What is the flood risk grade for Santa Cruz County, CA?

Santa Cruz County is graded B (composite score 21/100, moderate risk). It ranks #151 of 3,277 U.S. counties for flood risk in our scoring model. The grade combines NFIP claims density (40%), disaster frequency (25%), claim severity (20%), and year-over-year trend (15%).

How many NFIP flood insurance claims have been filed in Santa Cruz County?

69 NFIP flood insurance claims have been filed in Santa Cruz County, CA, totaling $2,554,213 in payouts.

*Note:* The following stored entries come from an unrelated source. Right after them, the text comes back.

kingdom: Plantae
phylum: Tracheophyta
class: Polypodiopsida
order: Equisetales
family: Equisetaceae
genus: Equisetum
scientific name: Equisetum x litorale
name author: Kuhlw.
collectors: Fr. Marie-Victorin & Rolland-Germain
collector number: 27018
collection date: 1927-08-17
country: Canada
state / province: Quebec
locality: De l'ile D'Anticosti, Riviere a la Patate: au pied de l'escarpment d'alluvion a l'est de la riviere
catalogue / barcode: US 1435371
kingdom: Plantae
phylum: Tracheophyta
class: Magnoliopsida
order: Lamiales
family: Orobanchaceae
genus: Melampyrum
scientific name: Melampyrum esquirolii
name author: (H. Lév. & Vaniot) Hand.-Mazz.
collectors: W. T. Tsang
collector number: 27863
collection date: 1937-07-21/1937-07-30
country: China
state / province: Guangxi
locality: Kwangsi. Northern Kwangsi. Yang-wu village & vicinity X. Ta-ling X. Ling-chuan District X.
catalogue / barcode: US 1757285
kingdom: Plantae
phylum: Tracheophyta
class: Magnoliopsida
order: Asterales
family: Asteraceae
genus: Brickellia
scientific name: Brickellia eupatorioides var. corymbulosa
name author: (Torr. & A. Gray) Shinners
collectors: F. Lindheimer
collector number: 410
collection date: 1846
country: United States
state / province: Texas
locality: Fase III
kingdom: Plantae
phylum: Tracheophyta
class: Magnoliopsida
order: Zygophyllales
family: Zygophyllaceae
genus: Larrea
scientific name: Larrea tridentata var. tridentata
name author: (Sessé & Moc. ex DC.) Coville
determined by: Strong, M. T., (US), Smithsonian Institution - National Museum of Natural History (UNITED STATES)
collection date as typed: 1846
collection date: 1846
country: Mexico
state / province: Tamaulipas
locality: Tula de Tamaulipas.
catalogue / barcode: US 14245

The average claim is $37,018. Source: FEMA FimaNfipClaims v2 dataset.

Has Santa Cruz County, CA had any recent flood disasters?

Yes. The most recent FEMA declaration affecting Santa Cruz County was Severe Winter Storms, Flooding, Landslides, and Mudslides on Mar 10, 2023 (DR-3592). The county has 10 declared disasters in the OpenFEMA record covering 1980–2023.

The this entity record above pulls directly from FEMA OpenFEMA datasets including the National Flood Hazard Layer and NFIP claims. What follows is the per-entity context — how this entity sits in the broader U.S. flood risk, NFIP claims, and disaster declarations distribution and which underlying factors drive the headline numbers.

Every number on this page links back to FEMA OpenFEMA datasets including the National Flood Hazard Layer and NFIP claims; the methodology page describes the inputs, refresh cadence, and known limitations of the underlying data product.

For readers using this page as a decision input, the related-entity pages elsewhere on the site provide the comparison set. The most useful comparison for this entity is typically a peer within U.S. ZIPs, counties, and states with similar size, similar exposure, or similar geography — not the national-level summary alone.